Answer
$a)$ $\vec{u}\cdot\vec{v}=1$
$b)$ $\theta\approx86^{\circ}$
Work Step by Step
$\vec{u}=\vec{i}+3\vec{j}$ $,$ $\vec{v}=4\vec{i}-\vec{j}$
$a)$
To find $\vec{u}\cdot\vec{v}$, multiply corresponding components and add:
$\vec{u}\cdot\vec{v}=(1)(4)+(3)(-1)=4-3=1$
$b)$
The angle between two vectors is given by the following formula,
$$\theta=\cos^{-1}\dfrac{\vec{u}\cdot\vec{v}}{|\vec{u}||\vec{v}|}$$
where $\vec{u}\cdot\vec{v}$ is the dot product of $\vec{u}$ and $\vec{v}$, and $|\vec{u}|$ and $|\vec{v}|$ are the magnitudes of $\vec{u}$ and $\vec{v}$, respectively.
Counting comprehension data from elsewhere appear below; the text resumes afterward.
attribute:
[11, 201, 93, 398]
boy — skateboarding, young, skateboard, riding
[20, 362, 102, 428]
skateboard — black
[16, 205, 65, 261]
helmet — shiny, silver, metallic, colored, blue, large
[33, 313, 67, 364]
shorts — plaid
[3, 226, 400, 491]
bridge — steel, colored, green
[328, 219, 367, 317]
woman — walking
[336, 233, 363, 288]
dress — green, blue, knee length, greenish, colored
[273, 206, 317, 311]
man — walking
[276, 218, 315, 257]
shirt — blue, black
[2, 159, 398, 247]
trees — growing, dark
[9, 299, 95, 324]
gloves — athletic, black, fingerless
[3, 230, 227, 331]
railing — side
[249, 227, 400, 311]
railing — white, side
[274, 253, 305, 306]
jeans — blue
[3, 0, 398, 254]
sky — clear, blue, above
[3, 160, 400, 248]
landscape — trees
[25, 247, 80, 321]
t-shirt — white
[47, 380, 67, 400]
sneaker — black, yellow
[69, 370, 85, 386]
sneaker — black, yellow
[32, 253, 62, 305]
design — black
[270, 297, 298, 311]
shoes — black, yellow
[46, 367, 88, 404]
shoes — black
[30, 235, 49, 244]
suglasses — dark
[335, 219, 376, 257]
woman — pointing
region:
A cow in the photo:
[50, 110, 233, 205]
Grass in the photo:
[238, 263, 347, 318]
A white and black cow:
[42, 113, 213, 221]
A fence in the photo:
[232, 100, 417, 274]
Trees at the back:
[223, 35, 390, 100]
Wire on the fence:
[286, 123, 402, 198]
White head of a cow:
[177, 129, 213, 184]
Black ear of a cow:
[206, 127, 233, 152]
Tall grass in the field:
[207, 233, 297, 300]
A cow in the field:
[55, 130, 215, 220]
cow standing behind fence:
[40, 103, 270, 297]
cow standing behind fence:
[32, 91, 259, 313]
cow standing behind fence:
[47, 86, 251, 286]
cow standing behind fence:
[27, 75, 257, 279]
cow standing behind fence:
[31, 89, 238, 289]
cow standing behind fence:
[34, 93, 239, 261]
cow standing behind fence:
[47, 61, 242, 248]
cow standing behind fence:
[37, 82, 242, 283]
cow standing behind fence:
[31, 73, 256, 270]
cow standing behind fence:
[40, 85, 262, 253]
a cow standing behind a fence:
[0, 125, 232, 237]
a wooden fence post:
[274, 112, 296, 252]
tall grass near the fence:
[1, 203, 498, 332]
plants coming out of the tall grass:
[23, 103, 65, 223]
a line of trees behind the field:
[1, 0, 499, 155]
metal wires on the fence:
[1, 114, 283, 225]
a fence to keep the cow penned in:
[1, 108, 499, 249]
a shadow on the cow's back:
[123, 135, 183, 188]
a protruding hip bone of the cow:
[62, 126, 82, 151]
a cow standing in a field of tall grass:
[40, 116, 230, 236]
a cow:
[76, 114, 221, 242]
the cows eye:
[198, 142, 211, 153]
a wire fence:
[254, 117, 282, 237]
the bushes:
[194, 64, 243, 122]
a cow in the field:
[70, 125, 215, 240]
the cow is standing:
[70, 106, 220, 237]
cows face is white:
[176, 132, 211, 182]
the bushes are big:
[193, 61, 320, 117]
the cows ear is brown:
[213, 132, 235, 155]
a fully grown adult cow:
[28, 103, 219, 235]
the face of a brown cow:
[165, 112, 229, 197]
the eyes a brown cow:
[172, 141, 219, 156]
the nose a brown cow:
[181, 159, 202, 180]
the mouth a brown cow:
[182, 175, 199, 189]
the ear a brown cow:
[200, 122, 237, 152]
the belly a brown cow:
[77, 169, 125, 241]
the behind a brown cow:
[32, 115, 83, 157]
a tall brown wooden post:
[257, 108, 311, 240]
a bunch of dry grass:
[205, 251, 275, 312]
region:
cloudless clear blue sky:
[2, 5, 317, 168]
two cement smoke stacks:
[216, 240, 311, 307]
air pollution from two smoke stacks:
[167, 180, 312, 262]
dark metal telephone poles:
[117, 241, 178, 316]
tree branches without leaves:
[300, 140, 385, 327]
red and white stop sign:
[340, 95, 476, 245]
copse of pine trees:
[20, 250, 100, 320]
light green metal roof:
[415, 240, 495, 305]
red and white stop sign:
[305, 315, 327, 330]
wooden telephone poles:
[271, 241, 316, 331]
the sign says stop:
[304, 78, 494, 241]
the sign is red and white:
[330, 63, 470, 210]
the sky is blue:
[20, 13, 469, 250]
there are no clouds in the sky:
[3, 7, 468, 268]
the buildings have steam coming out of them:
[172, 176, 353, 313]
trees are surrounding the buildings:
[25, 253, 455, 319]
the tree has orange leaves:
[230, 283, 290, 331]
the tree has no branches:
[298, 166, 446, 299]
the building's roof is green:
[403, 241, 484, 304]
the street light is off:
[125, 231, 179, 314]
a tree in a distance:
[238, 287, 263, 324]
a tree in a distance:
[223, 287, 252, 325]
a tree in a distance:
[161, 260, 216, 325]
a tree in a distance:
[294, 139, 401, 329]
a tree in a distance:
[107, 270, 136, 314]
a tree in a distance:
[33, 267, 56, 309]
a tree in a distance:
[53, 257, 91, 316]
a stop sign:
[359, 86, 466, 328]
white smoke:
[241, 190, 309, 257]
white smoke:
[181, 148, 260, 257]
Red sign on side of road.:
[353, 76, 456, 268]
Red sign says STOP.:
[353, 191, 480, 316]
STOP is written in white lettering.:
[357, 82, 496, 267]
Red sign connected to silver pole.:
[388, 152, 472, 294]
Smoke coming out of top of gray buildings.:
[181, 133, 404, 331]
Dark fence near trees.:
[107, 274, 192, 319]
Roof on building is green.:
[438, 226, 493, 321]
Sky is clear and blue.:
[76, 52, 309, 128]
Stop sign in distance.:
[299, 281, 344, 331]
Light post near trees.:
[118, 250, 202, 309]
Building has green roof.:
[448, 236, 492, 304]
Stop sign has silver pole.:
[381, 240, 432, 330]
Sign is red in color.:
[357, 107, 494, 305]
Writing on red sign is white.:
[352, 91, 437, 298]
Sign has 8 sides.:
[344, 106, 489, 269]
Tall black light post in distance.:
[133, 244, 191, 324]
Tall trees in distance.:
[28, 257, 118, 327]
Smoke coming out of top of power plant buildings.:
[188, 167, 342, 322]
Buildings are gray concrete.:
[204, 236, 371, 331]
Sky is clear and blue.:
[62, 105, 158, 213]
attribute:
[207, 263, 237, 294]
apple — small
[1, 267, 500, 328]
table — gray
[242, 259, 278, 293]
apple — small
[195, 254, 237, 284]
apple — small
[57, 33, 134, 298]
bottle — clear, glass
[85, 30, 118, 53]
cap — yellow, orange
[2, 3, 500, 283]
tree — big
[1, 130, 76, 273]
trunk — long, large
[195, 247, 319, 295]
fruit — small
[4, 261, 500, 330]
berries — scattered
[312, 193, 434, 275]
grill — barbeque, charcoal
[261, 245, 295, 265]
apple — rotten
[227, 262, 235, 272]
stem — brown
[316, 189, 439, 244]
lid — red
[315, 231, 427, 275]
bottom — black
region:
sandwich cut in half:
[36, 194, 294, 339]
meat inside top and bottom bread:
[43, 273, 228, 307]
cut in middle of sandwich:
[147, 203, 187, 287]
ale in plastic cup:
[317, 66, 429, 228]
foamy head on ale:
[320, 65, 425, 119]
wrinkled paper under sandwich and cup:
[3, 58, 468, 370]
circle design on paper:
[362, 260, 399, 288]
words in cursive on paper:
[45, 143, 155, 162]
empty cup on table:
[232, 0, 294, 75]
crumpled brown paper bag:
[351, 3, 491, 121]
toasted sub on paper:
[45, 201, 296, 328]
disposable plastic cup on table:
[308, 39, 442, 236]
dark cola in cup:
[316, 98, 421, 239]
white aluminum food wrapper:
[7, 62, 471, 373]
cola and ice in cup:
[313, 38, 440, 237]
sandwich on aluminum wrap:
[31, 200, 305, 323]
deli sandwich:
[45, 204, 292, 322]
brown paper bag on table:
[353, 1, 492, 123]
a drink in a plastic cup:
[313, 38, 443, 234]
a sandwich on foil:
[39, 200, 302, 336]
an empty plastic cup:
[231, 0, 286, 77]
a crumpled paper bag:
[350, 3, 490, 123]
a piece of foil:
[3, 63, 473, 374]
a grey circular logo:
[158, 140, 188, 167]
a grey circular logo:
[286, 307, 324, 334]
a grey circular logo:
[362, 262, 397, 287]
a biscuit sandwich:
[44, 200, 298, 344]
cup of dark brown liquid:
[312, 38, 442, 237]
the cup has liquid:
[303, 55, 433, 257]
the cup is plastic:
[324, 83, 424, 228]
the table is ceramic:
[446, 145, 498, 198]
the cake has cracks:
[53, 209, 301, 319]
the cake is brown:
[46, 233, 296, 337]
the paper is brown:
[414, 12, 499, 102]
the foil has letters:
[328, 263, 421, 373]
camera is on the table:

Find the magnitude of both $\vec{u}$ and $\vec{v}$:
$|\vec{u}|=\sqrt{1^{2}+3^{2}}=\sqrt{1+9}=\sqrt{10}$
$|\vec{v}|=\sqrt{4^{2}+(-1)^{2}}=\sqrt{16+1}=\sqrt{17}$
Substitute the known values into the formula and evaluate:
$\theta=\cos^{-1}\dfrac{1}{(\sqrt{10})(\sqrt{17})}=\cos^{-1}\dfrac{1}{\sqrt{170}}\approx86^{\circ}$